An honourable member interjecting—
Dr FREELANDER: No, I have plenty of time on my hands to read—I always read. Providing tax cuts on the never-never to large foreign companies is not a labour market policy; it is not even a sensible variant of trickle-down economics. Last week's ABS data were, in short, as disappointing as those in the preceding months and for much of the last three years.
Yes, the number of jobs have been growing. It really takes a recession of disastrous proportions to totally kill off jobs growth. For the first time in about a year there was a small increase in full-time jobs. That was where the good news stopped. Wages growth is so slow and so at odds with the government's budget projections that it actually threatens a return to budget surplus. Australia's headline unemployment rate remained firmly stuck in a rut. In October 2012 our unemployment rate was 5.3 per cent; it is now 5.6 per cent. Employment measured by the number of hours worked—the total work effort—continues its decade-long decline.
All up, the Abbott and Turnbull governments have made no real net progress on unemployment and employment since the first half of 2013. That is despite wages being completely becalmed. The budget and subsequent estimates of unemployment continue, even if the world economy stays out of strife, at around 5½ per cent until 2019-2020. That is not great news if you are looking for work or looking for extra work hours. It is bad news too if you are one of the 160,000-plus Australians over 15 who have been looking for work for over a year—a figure that has worsened in the last two years.
Youth unemployment is substantially higher than it was in October 2014, and underemployment has risen from just over 800,000 in 2012, to over 1.1 million in August this year. Of the 400,000 jobs added between October 2014 and 2016, barely 30 per cent have been full-time. The only thing that has stopped the unemployment rate rising is the continuing decline in labour force participation. It is now down to levels not seen since November 2005. That is all despite being in our 26th year of uninterrupted economic growth, all-time-low interest rates, a small but significant improvement in our terms of trade, a more export-friendly dollar and a shift in the balance of economic activity away from much less labour-intensive industries.
While rates of unemployment in America, the UK and other OECD countries have halved in recent years, ours has stagnated and continues to stagnate. What is to be done? Policymakers must stop ignoring poor employment outcomes or treating unemployment as some sort of statistical residual, too hard to fix. The economic problems of this decade are different to those of the seventies and the nineties. The stagnation in real wages and the marked decline in the wage share, once seemingly almost unthinkable prospects, are part of a new reality that requires a rethink of priorities. By extension, continuing a fighting-inflation-first policy only make sense if you have in mind what you are going to do second, especially if unemployment remains at unacceptable levels and the inflationary risks are virtually abated.
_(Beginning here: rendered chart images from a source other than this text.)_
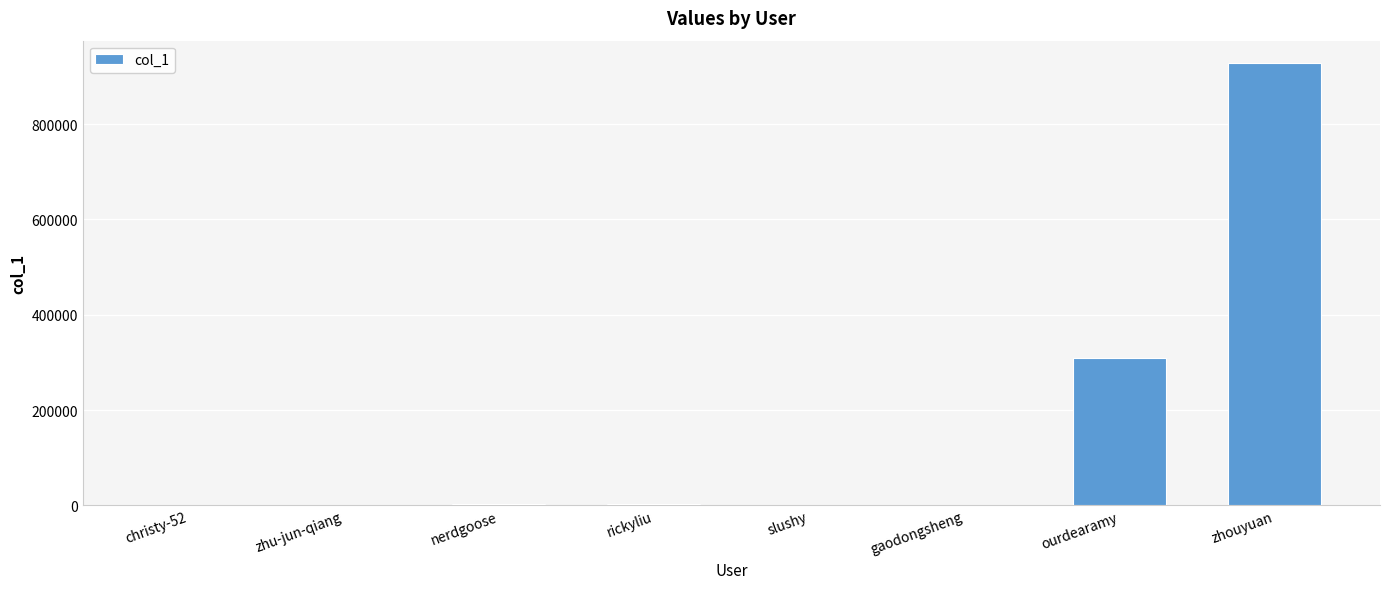

Which has a higher value, zhouyuan or slushy?

zhouyuan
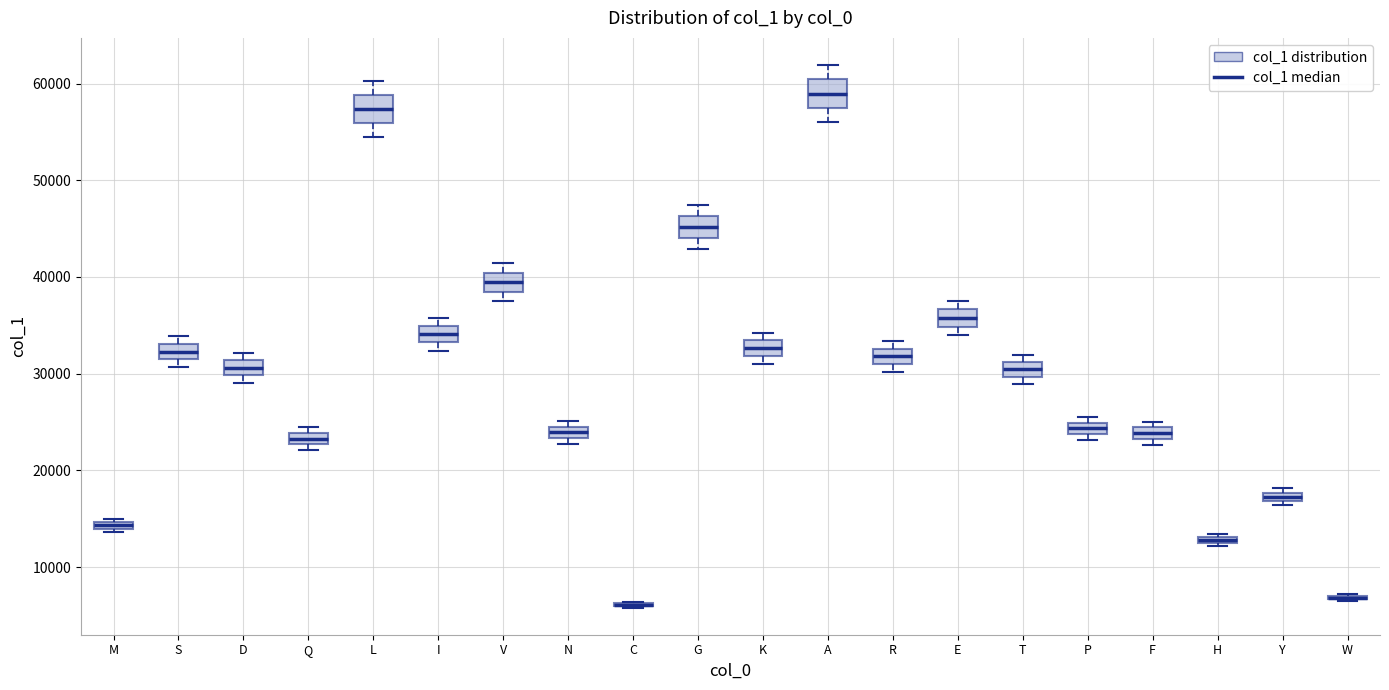

Where is the upper edge of the box for F on the y-axis? The values are not printed on the chart, so give them approximately, as read against the axis.

24000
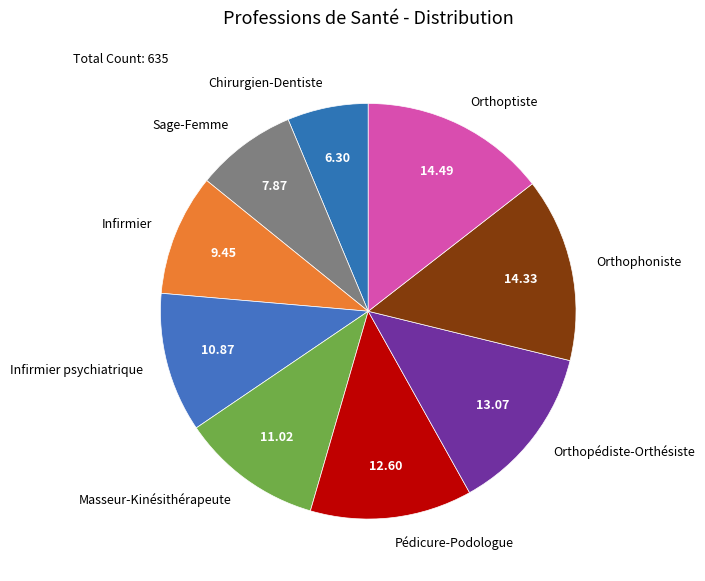

Which has a higher value, Sage-Femme or Infirmier psychiatrique?

Infirmier psychiatrique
Let us stop blaming the victim when we talk about unemployment. If there are six or seven times as many people looking for work as there are jobs to go around, unemployment is inevitable. It is not a choice. Unemployment and underemployment have a real human cost, especially with young people. The government needs to stop fooling itself that all is well with the Australia's labour market. It is not. Shying away from an aspirational unemployment target speaks more to political management than economic management. Selective government investment in infrastructure and investment in our people and our future would be timely and welcome. Giving tax cuts to big business will not, in any substantial way, improve unemployment, and it would be much better spent on infrastructure investment. Repeating a mantra of jobs and growth is not an excuse for action. It is time to act on unemployment.